» Task
In the records below, rewrite the lines from the one containing "### Strategic Recommendations [CRITICAL]" to the one containing "- **Risk Considerations**: Smaller" as a numbered list, including both of those lines and skipping blank lines. Give only those lines.

» Supplied data

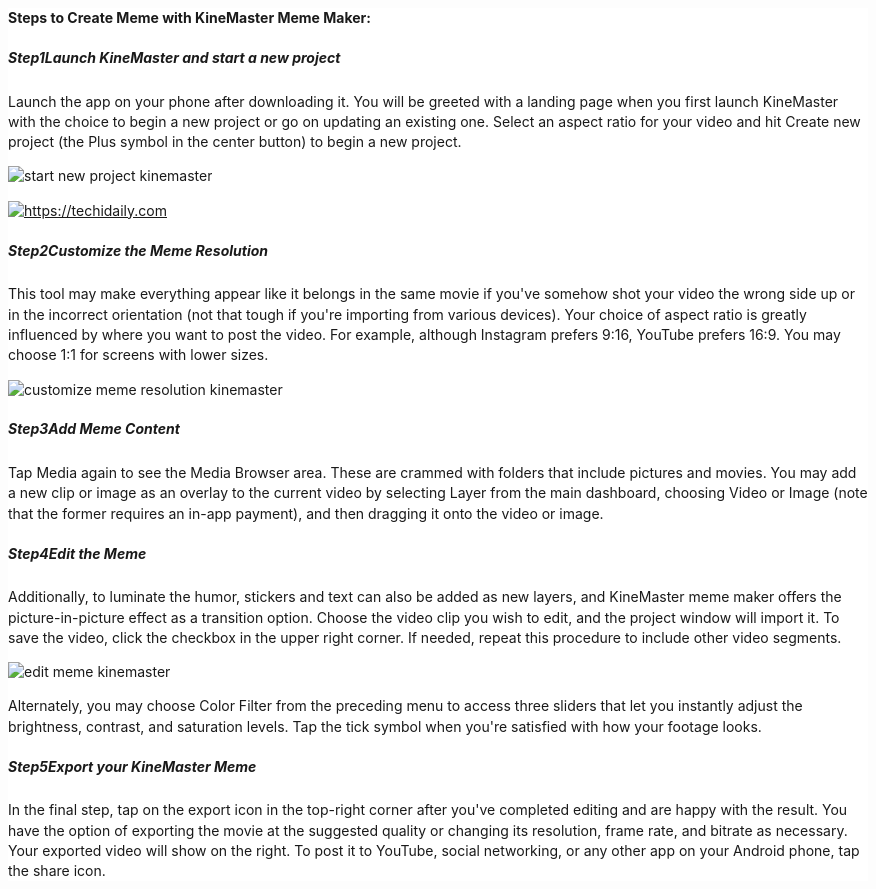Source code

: **Steps to Create Meme with KineMaster Meme Maker:**

##### Step1Launch KineMaster and start a new project

Launch the app on your phone after downloading it. You will be greeted with a landing page when you first launch KineMaster with the choice to begin a new project or go on updating an existing one. Select an aspect ratio for your video and hit Create new project (the Plus symbol in the center button) to begin a new project.

![start new project kinemaster](https://images.wondershare.com/filmora/article-images/2022/07/start-new-project-kinemaster.jpg)


<a href="https://aligracehair.sjv.io/c/5597632/2135373/19272" target="_top" id="2135373">
  <img src="//a.impactradius-go.com/display-ad/19272-2135373" border="0" alt="https://techidaily.com" width="392" height="72"/>
</a>
<img height="0" width="0" src="https://aligracehair.sjv.io/i/5597632/2135373/19272" style="position:absolute;visibility:hidden;" border="0" />

##### Step2Customize the Meme Resolution

This tool may make everything appear like it belongs in the same movie if you've somehow shot your video the wrong side up or in the incorrect orientation (not that tough if you're importing from various devices). Your choice of aspect ratio is greatly influenced by where you want to post the video. For example, although Instagram prefers 9:16, YouTube prefers 16:9\. You may choose 1:1 for screens with lower sizes.

![customize meme resolution kinemaster](https://images.wondershare.com/filmora/article-images/2022/07/customize-meme-resolution-kinemaster.jpg)

##### Step3Add Meme Content

Tap Media again to see the Media Browser area. These are crammed with folders that include pictures and movies. You may add a new clip or image as an overlay to the current video by selecting Layer from the main dashboard, choosing Video or Image (note that the former requires an in-app payment), and then dragging it onto the video or image.

##### Step4Edit the Meme

Additionally, to luminate the humor, stickers and text can also be added as new layers, and KineMaster meme maker offers the picture-in-picture effect as a transition option. Choose the video clip you wish to edit, and the project window will import it. To save the video, click the checkbox in the upper right corner. If needed, repeat this procedure to include other video segments.

![edit meme kinemaster](https://images.wondershare.com/filmora/article-images/2022/07/edit-meme-kinemaster.jpg)

Alternately, you may choose Color Filter from the preceding menu to access three sliders that let you instantly adjust the brightness, contrast, and saturation levels. Tap the tick symbol when you're satisfied with how your footage looks.

##### Step5Export your KineMaster Meme

In the final step, tap on the export icon in the top-right corner after you've completed editing and are happy with the result. You have the option of exporting the movie at the suggested quality or changing its resolution, frame rate, and bitrate as necessary. Your exported video will show on the right. To post it to YouTube, social networking, or any other app on your Android phone, tap the share icon.
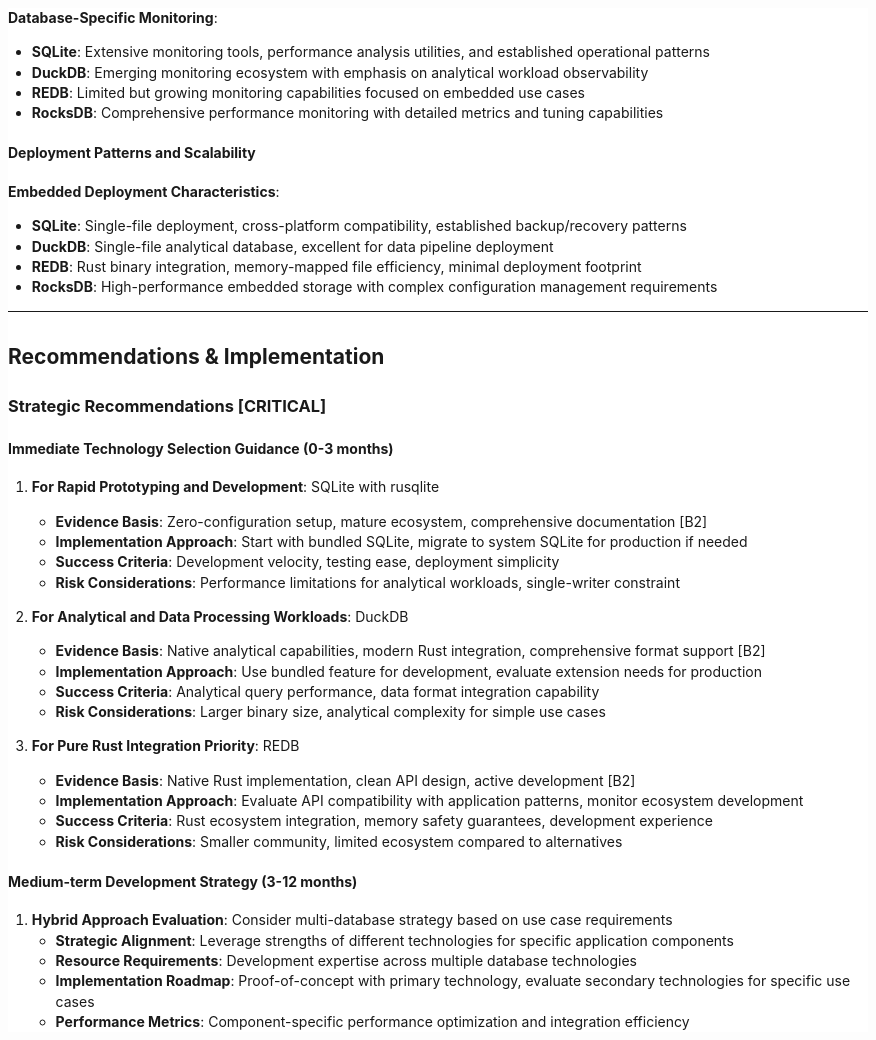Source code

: **Database-Specific Monitoring**:
- **SQLite**: Extensive monitoring tools, performance analysis utilities, and established operational patterns
- **DuckDB**: Emerging monitoring ecosystem with emphasis on analytical workload observability
- **REDB**: Limited but growing monitoring capabilities focused on embedded use cases
- **RocksDB**: Comprehensive performance monitoring with detailed metrics and tuning capabilities

#### Deployment Patterns and Scalability
**Embedded Deployment Characteristics**:
- **SQLite**: Single-file deployment, cross-platform compatibility, established backup/recovery patterns
- **DuckDB**: Single-file analytical database, excellent for data pipeline deployment
- **REDB**: Rust binary integration, memory-mapped file efficiency, minimal deployment footprint
- **RocksDB**: High-performance embedded storage with complex configuration management requirements

---

## Recommendations & Implementation

### Strategic Recommendations [CRITICAL]

#### Immediate Technology Selection Guidance (0-3 months)
1. **For Rapid Prototyping and Development**: SQLite with rusqlite
   - **Evidence Basis**: Zero-configuration setup, mature ecosystem, comprehensive documentation [B2]
   - **Implementation Approach**: Start with bundled SQLite, migrate to system SQLite for production if needed
   - **Success Criteria**: Development velocity, testing ease, deployment simplicity
   - **Risk Considerations**: Performance limitations for analytical workloads, single-writer constraint

2. **For Analytical and Data Processing Workloads**: DuckDB
   - **Evidence Basis**: Native analytical capabilities, modern Rust integration, comprehensive format support [B2]
   - **Implementation Approach**: Use bundled feature for development, evaluate extension needs for production
   - **Success Criteria**: Analytical query performance, data format integration capability
   - **Risk Considerations**: Larger binary size, analytical complexity for simple use cases

3. **For Pure Rust Integration Priority**: REDB
   - **Evidence Basis**: Native Rust implementation, clean API design, active development [B2]
   - **Implementation Approach**: Evaluate API compatibility with application patterns, monitor ecosystem development
   - **Success Criteria**: Rust ecosystem integration, memory safety guarantees, development experience
   - **Risk Considerations**: Smaller community, limited ecosystem compared to alternatives

#### Medium-term Development Strategy (3-12 months)
1. **Hybrid Approach Evaluation**: Consider multi-database strategy based on use case requirements
   - **Strategic Alignment**: Leverage strengths of different technologies for specific application components
   - **Resource Requirements**: Development expertise across multiple database technologies
   - **Implementation Roadmap**: Proof-of-concept with primary technology, evaluate secondary technologies for specific use cases
   - **Performance Metrics**: Component-specific performance optimization and integration efficiency
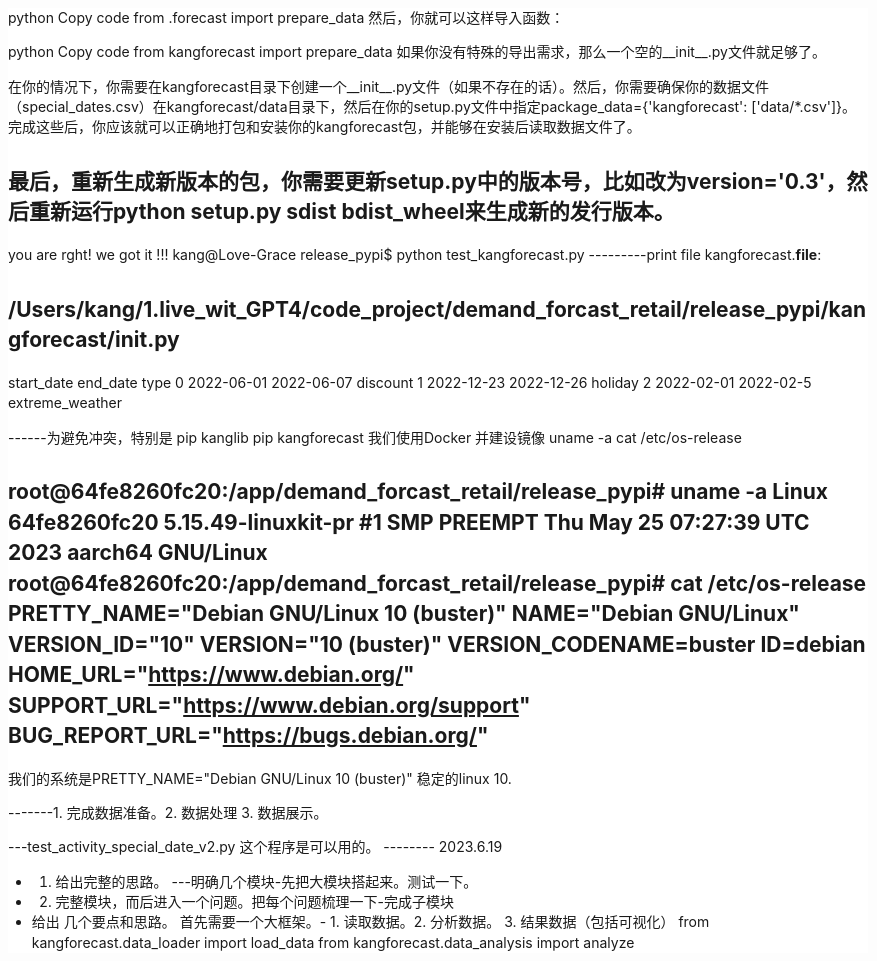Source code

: python
Copy code
from .forecast import prepare_data
然后，你就可以这样导入函数：

python
Copy code
from kangforecast import prepare_data
如果你没有特殊的导出需求，那么一个空的__init__.py文件就足够了。

在你的情况下，你需要在kangforecast目录下创建一个__init__.py文件（如果不存在的话）。然后，你需要确保你的数据文件（special_dates.csv）在kangforecast/data目录下，然后在你的setup.py文件中指定package_data={'kangforecast': ['data/*.csv']}。完成这些后，你应该就可以正确地打包和安装你的kangforecast包，并能够在安装后读取数据文件了。

最后，重新生成新版本的包，你需要更新setup.py中的版本号，比如改为version='0.3'，然后重新运行python setup.py sdist bdist_wheel来生成新的发行版本。
----
you are rght! we got it !!!  kang@Love-Grace release_pypi$ python test_kangforecast.py 
---------print file kangforecast.__file__:

/Users/kang/1.live_wit_GPT4/code_project/demand_forcast_retail/release_pypi/kangforecast/__init__.py
---------

   start_date    end_date             type
0  2022-06-01  2022-06-07         discount
1  2022-12-23  2022-12-26          holiday
2  2022-02-01   2022-02-5  extreme_weather


------为避免冲突，特别是 pip kanglib pip kangforecast 我们使用Docker 并建设镜像
uname -a
cat /etc/os-release

root@64fe8260fc20:/app/demand_forcast_retail/release_pypi# uname -a
Linux 64fe8260fc20 5.15.49-linuxkit-pr #1 SMP PREEMPT Thu May 25 07:27:39 UTC 2023 aarch64 GNU/Linux
root@64fe8260fc20:/app/demand_forcast_retail/release_pypi# cat /etc/os-release
PRETTY_NAME="Debian GNU/Linux 10 (buster)"
NAME="Debian GNU/Linux"
VERSION_ID="10"
VERSION="10 (buster)"
VERSION_CODENAME=buster
ID=debian
HOME_URL="https://www.debian.org/"
SUPPORT_URL="https://www.debian.org/support"
BUG_REPORT_URL="https://bugs.debian.org/"
-------
我们的系统是PRETTY_NAME="Debian GNU/Linux 10 (buster)" 稳定的linux 10. 


-------1. 完成数据准备。2. 数据处理  3. 数据展示。

---test_activity_special_date_v2.py  这个程序是可以用的。
-------- 2023.6.19
- 1. 给出完整的思路。 ---明确几个模块-先把大模块搭起来。测试一下。
- 2. 完整模块，而后进入一个问题。把每个问题梳理一下-完成子模块
- 给出    几个要点和思路。
首先需要一个大框架。- 1. 读取数据。2. 分析数据。 3. 结果数据（包括可视化）
from kangforecast.data_loader import load_data
from kangforecast.data_analysis import analyze

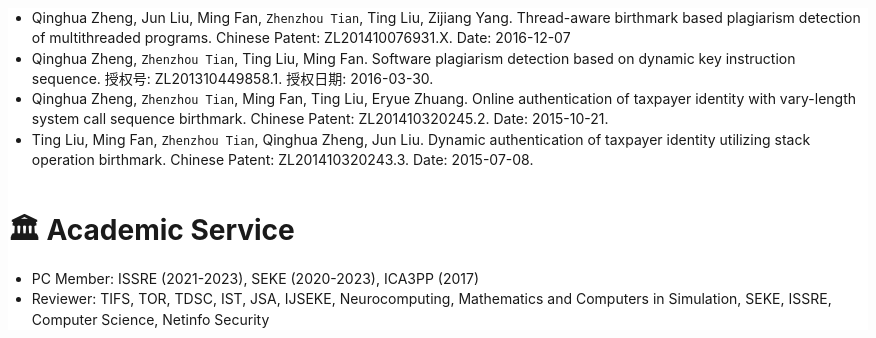 - Qinghua Zheng, Jun Liu, Ming Fan, `Zhenzhou Tian`, Ting Liu, Zijiang Yang. Thread-aware birthmark based plagiarism detection of multithreaded programs. Chinese Patent: ZL201410076931.X. Date: 2016-12-07
- Qinghua Zheng, `Zhenzhou Tian`, Ting Liu, Ming Fan. Software plagiarism detection based on dynamic key instruction sequence. 授权号: ZL201310449858.1. 授权日期: 2016-03-30.
- Qinghua Zheng, `Zhenzhou Tian`, Ming Fan, Ting Liu, Eryue Zhuang. Online authentication of taxpayer identity with vary-length system call sequence birthmark. Chinese Patent: ZL201410320245.2. Date: 2015-10-21.
- Ting Liu, Ming Fan, `Zhenzhou Tian`, Qinghua Zheng, Jun Liu. Dynamic authentication of taxpayer identity utilizing stack operation birthmark. Chinese Patent: ZL201410320243.3. Date: 2015-07-08.

 
<span class='anchor' id='-xsfw'></span>

# 🏛️ Academic Service
- PC Member: ISSRE (2021-2023), SEKE (2020-2023), ICA3PP (2017)
- Reviewer: TIFS, TOR, TDSC, IST, JSA, IJSEKE, Neurocomputing, Mathematics and Computers in Simulation, SEKE, ISSRE, Computer Science, Netinfo Security
  
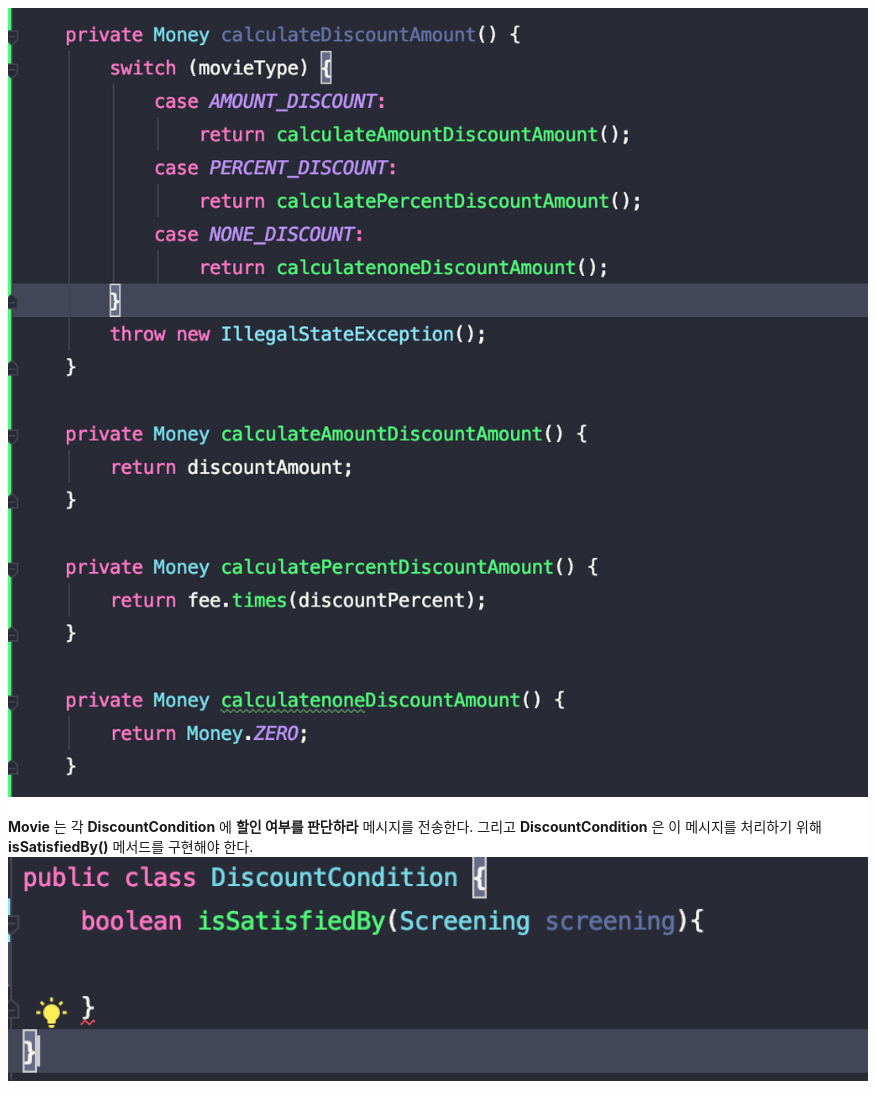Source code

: <img src="/assets/img/object/ch5/img8.png" width="100%" height="auto">

__Movie__ 는 각 __DiscountCondition__ 에 __할인 여부를 판단하라__  메시지를 전송한다. 그리고 __DiscountCondition__ 은 이 메시지를 처리하기 위해 __isSatisfiedBy()__ 메서드를 구현해야 한다.
<img src="/assets/img/object/ch5/img9.png" width="100%" height="auto">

» Exercise result
1. ### Strategic Recommendations [CRITICAL]
2. #### Immediate Technology Selection Guidance (0-3 months)
3. 1. **For Rapid Prototyping and Development**: SQLite with rusqlite
4.    - **Evidence Basis**: Zero-configuration setup, mature ecosystem, comprehensive documentation [B2]
5.    - **Implementation Approach**: Start with bundled SQLite, migrate to system SQLite for production if needed
6.    - **Success Criteria**: Development velocity, testing ease, deployment simplicity
7.    - **Risk Considerations**: Performance limitations for analytical workloads, single-writer constraint
8. 2. **For Analytical and Data Processing Workloads**: DuckDB
9.    - **Evidence Basis**: Native analytical capabilities, modern Rust integration, comprehensive format support [B2]
10.    - **Implementation Approach**: Use bundled feature for development, evaluate extension needs for production
11.    - **Success Criteria**: Analytical query performance, data format integration capability
12.    - **Risk Considerations**: Larger binary size, analytical complexity for simple use cases
13. 3. **For Pure Rust Integration Priority**: REDB
14.    - **Evidence Basis**: Native Rust implementation, clean API design, active development [B2]
15.    - **Implementation Approach**: Evaluate API compatibility with application patterns, monitor ecosystem development
16.    - **Success Criteria**: Rust ecosystem integration, memory safety guarantees, development experience
17.    - **Risk Considerations**: Smaller community, limited ecosystem compared to alternatives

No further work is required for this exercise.